Exercise requirements:
a) Retype the passage of the article on the economic crisis, starting with "In these conditions, many" and going on through "ten years ago).".
b) Answer these questions from the article on the economic crisis:
(i) According to the list of bleak features, what undermines the welfare state?
(ii) What does the article say the dynamism of capitalism ultimately rests on?
(iii) Since which two recessions have productivity gains been slowing down?

----- Document extract

Economic crisis and global disorders
By Michel Husson | Amandla Issue 61/62 | 07 January 2018
Bad times
The picture of the world economy after ten years of crisis is bleak:
• the European Union is torn between Britain leaving the European Union (“Brexit”) and the rise of the extreme right;
• the common currency euro zone is splitting up;
• many so-called emerging countries are subject to erratic capital movements;
• debts, and especially private debts, are increasing;
• the share of created wealth accruing to those who create it is decreasing almost everywhere, and inequalities are widening;
• the welfare state is undermined by tax competition, etc.
Rather than moderating, the effects of this crisis have worsened. The basic reason is that there is no alternative model to the one that went into crisis ten years ago, which would be acceptable to the world oligarchy.
In these conditions, many commentators today are predicting a new crisis (perhaps also to make sure they don’t get caught again by the same blindness they showed ten years ago).
The instruments of coordination have lost their substance or have been abandoned by the still dominant power. Globalisation no longer has a pilot. The climate challenge, however, should involve, by nature, international cooperation, not to mention a divergence towards another model of development. However, disorder in the global economy, hostile policies to public investment, and probably the inherent logic of capitalism, make this perspective seem tragically out of reach today.
Capitalism is out of breath
The dynamism of capitalism ultimately rests on its ability to generate productivity gains. In other words it needs to increase the volume of goods produced in one hour of work. Since the generalised recessions of 1974-75 and 1980-82, productivity gains have been slowing down. We have gone from what some have described as the “Golden Age” (to underline the exceptional nature of this period) to neoliberal capitalism. Today we have slid into “secular stagnation”. During this period, capitalism achieved what it had hoped for – the restoration of profitability despite a slowdown in productivity gains.
This achievement has been possible only by an almost universal slowdown in wages. The share of wages in total production has been steadily declining. In addition, this was achieved thanks to globalisation, financialisation, technological innovations, indebtedness. Inequality is an integral part of this coherent model. It is coherent, but its coherence is not sustainable. The contradictions of this model led to the 2007-2008 crisis. Globalisation is indeed one of the essential elements of this model, but the crisis has had the effect of changing it a bit.

----------
----- Data

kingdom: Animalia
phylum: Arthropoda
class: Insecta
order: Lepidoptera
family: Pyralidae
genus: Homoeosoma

----------

The replies:
a)
In these conditions, many commentators today are predicting a new crisis (perhaps also to make sure they don’t get caught again by the same blindness they showed ten years ago).

b)
(i) Tax competition.
(ii) Its ability to generate productivity gains.
(iii) The recessions of 1974-75 and 1980-82.